DMU events celebrated Black History Month with an online event titled ‘Black British Writers on Navigating the Book Industry’ last week (TUEOCT19) at 6pm.
The event lasted 1-hour and was chaired by publisher Farhana Shaikh who was joined by British/Trinidadian poet and novelist Anthony Joseph, author Courttia Newland and short story writer Irenosen Okojie.
Students and the public watched from their home as the writers each read a piece they had written and discussed their writing life and the challenges of navigating the book industry as a writer of colour.
Anthony said: “I haven’t encountered hostility towards my work. But I wouldn’t say its been easy either. When I first started writing as a career in 1993 there were very few openings for black writers.
“A performance scene eventually developed in the mid to late 90s, but in terms of publishing, I don’t remember any mainstream publishers putting out work by black authors, especially experimental work. And I saw myself as an experimental writer, still do.
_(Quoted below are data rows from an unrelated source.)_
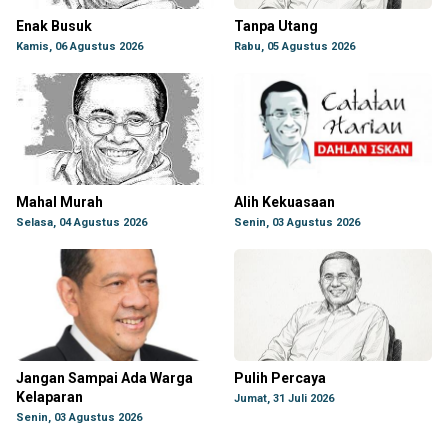
Enak Busuk
Tanpa Utang
Kamis, 06 Agustus 2026
Rabu, 05 Agustus 2026
Mahal Murah
Alih Kekuasaan
Selasa, 04 Agustus 2026
Senin, 03 Agustus 2026
Jangan Sampai Ada Warga
Pulih Percaya
Kelaparan
Jumat, 31 Juli 2026
Senin, 03 Agustus 2026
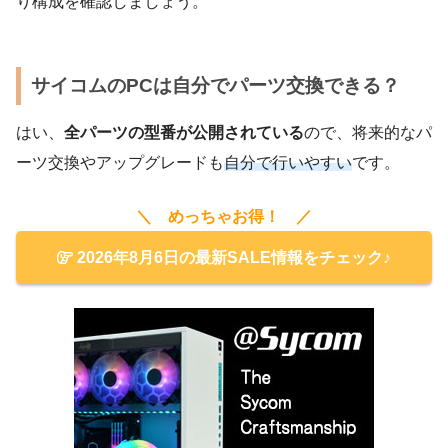
り構成を確認しましょう。
サイコムのPCは自分でパーツ交換できる？
はい、
全パーツの型番が公開されている
ので、将来的なパ
ーツ交換やアップグレードも
自分で行いやすい
です。
＼ めっちゃお得！ ／
2026年8月6日の最新SALE情報をチェック♪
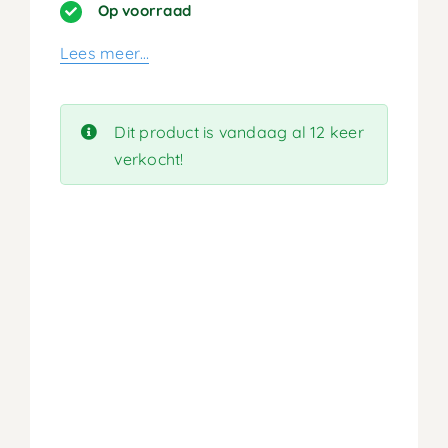
prijs
prijs
Op voorraad
was:
is:
Lees meer…
499,90.
249,95.
Dit product is vandaag al 12 keer
verkocht!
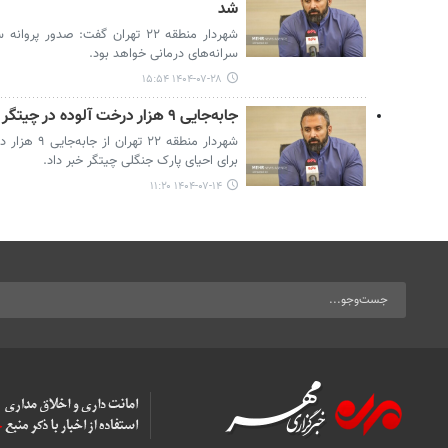
شد
سرانه‌های درمانی خواهد بود.
۱۴۰۴-۰۷-۲۸ ۱۵:۵۴
جابه‌جایی ۹ هزار درخت آلوده در چیتگر برای جلوگیری از گسترش آفت
برای احیای پارک جنگلی چیتگر خبر داد.
۱۴۰۴-۰۷-۱۴ ۱۱:۲۰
“But once the publishing climate shifted in the late 90s, with Tony Blair and new Labour and the whole diversity era, you started to see black writing sections in bookshops and people like Courttia and Zadie Smith started to be published, there was also X press, and independent black publishers which were very active at the time.
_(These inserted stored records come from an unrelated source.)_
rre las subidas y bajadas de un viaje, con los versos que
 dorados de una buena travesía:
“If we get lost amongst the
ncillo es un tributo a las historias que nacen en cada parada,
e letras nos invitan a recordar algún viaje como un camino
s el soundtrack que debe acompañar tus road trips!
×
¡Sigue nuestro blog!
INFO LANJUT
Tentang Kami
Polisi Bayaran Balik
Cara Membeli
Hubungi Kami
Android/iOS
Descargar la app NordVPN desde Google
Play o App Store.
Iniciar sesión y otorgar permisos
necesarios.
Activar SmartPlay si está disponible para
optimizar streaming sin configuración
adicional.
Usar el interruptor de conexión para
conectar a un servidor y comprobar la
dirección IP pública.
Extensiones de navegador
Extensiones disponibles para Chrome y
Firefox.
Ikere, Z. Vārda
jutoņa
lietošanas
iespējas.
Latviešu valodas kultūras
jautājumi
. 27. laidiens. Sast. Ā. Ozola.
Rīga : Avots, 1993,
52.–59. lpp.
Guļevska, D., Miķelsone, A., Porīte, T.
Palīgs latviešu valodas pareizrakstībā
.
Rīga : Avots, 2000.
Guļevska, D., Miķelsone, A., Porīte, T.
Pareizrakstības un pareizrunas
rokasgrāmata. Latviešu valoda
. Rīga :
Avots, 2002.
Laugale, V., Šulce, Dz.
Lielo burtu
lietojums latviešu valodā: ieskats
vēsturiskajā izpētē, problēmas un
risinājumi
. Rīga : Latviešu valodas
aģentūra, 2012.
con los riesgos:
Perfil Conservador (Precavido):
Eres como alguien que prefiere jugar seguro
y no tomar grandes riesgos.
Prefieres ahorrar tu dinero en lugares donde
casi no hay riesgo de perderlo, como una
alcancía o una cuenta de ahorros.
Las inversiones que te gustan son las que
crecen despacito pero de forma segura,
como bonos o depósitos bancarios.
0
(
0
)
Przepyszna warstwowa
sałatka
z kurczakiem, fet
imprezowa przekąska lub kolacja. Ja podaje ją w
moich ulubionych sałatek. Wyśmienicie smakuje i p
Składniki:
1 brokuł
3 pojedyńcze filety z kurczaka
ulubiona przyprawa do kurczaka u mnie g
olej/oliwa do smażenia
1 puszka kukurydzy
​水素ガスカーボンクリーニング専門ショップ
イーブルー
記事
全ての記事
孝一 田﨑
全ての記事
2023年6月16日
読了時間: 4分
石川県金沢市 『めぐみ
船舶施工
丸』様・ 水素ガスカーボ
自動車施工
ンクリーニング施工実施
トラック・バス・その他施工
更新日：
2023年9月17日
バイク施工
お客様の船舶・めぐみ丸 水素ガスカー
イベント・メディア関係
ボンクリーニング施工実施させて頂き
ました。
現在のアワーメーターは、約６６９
“From there, interest and support for black writers has grown, fuelled by economic viability, market driven, but also because our community of black British writers has developed.”
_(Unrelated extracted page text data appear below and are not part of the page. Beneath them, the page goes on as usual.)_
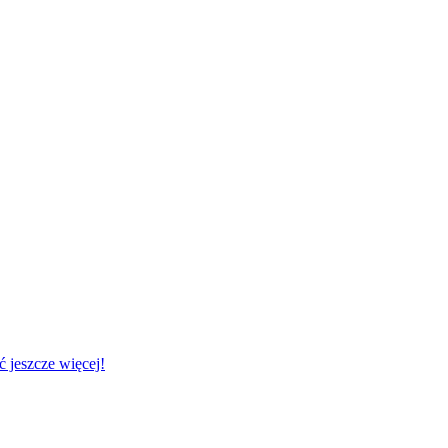
 jeszcze więcej!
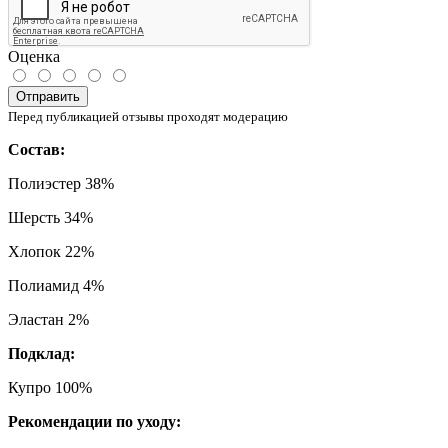
Оценка
Отправить
Перед публикацией отзывы проходят модерацию
Состав:
Полиэстер 38%
Шерсть 34%
Хлопок 22%
Полиамид 4%
Эластан 2%
Подклад:
Купро 100%
Рекомендации по уходу:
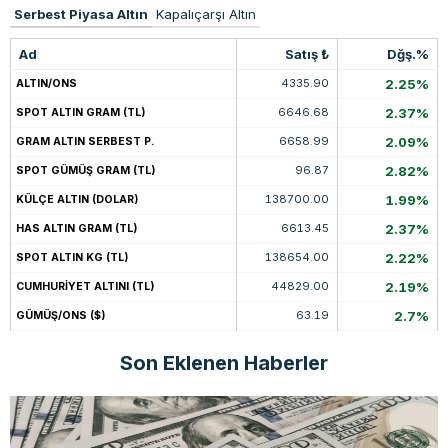
Serbest Piyasa Altın
Kapalıçarşı Altın
Ad
Satış ₺
Dğş.%
4335.90
2.25%
ALTIN/ONS
6646.68
2.37%
SPOT ALTIN GRAM (TL)
6658.99
2.09%
GRAM ALTIN SERBEST P.
96.87
2.82%
SPOT GÜMÜŞ GRAM (TL)
138700.00
1.99%
KÜLÇE ALTIN (DOLAR)
6613.45
2.37%
HAS ALTIN GRAM (TL)
138654.00
2.22%
SPOT ALTIN KG (TL)
44829.00
2.19%
CUMHURİYET ALTINI (TL)
63.19
2.7%
GÜMÜŞ/ONS ($)
Son Eklenen Haberler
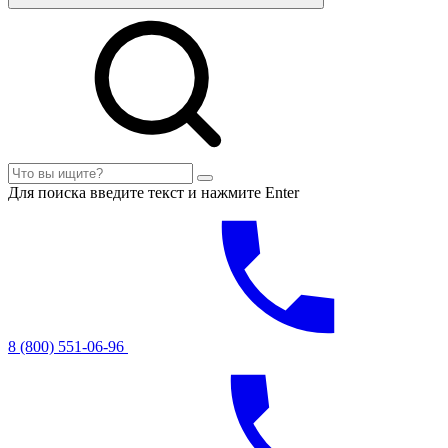
Для поиска введите текст и нажмите Enter
8 (800) 551-06-96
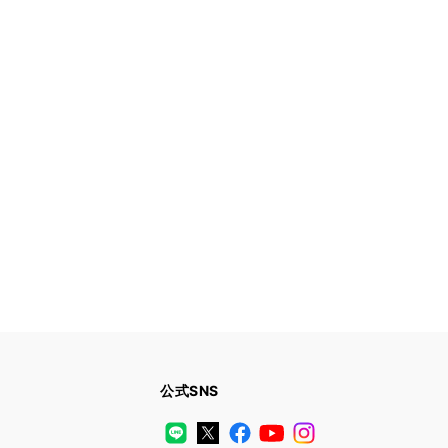
公式SNS
LINE
X
Facebook
YouTube
Instagram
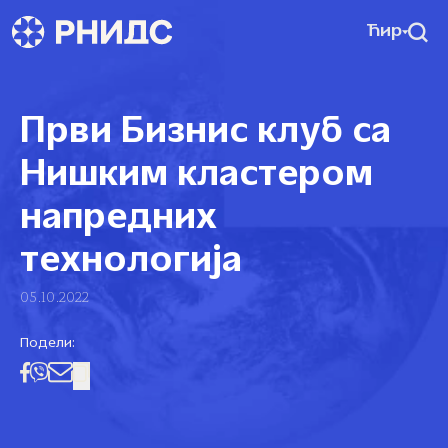
Ћир
Први Бизнис клуб са
Нишким кластером
напредних
технологија
05.10.2022
Подели:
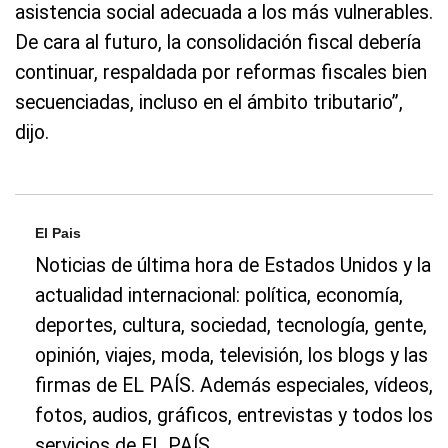
asistencia social adecuada a los más vulnerables.
De cara al futuro, la consolidación fiscal debería
continuar, respaldada por reformas fiscales bien
secuenciadas, incluso en el ámbito tributario”,
dijo.
El Pais
Noticias de última hora de Estados Unidos y la
actualidad internacional: política, economía,
deportes, cultura, sociedad, tecnología, gente,
opinión, viajes, moda, televisión, los blogs y las
firmas de EL PAÍS. Además especiales, vídeos,
fotos, audios, gráficos, entrevistas y todos los
servicios de EL PAÍS.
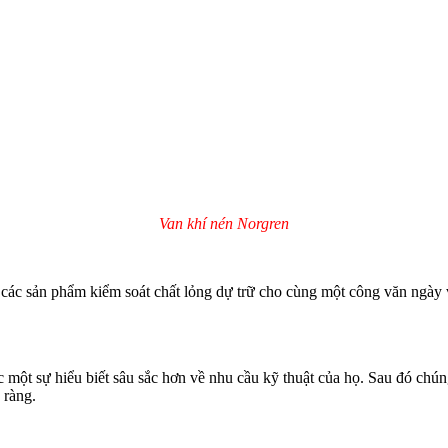
Van khí nén Norgren
ác sản phẩm kiểm soát chất lỏng dự trữ cho cùng một công văn ngày v
c một sự hiểu biết sâu sắc hơn về nhu cầu kỹ thuật của họ. Sau đó chú
 ràng.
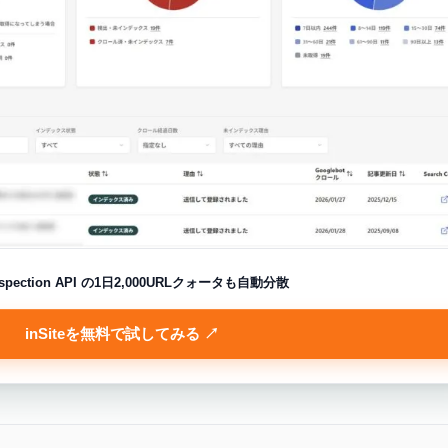
nspection API の1日2,000URLクォータも自動分散
inSiteを無料で試してみる ↗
There was a consensus and upset in the way black writers were not supported and are only getting noticed now alongside other prominent issues the black community face on a daily basis.
Irenosen said: “It’s important that Black writers are financially compensated the same as their white counterparts otherwise what you have is a gross disparity in valuing those writers.
“If the playing field is to be levelled then it has to be addressed in every aspect. There should be systems in place to ensure fair practice.
“Often Black writers have to face so many barriers just to get published. Then when they do, some of them are short changed.
“There’s lots of conversation at the moment, which is good but more needs to be done, it has to be consistent.”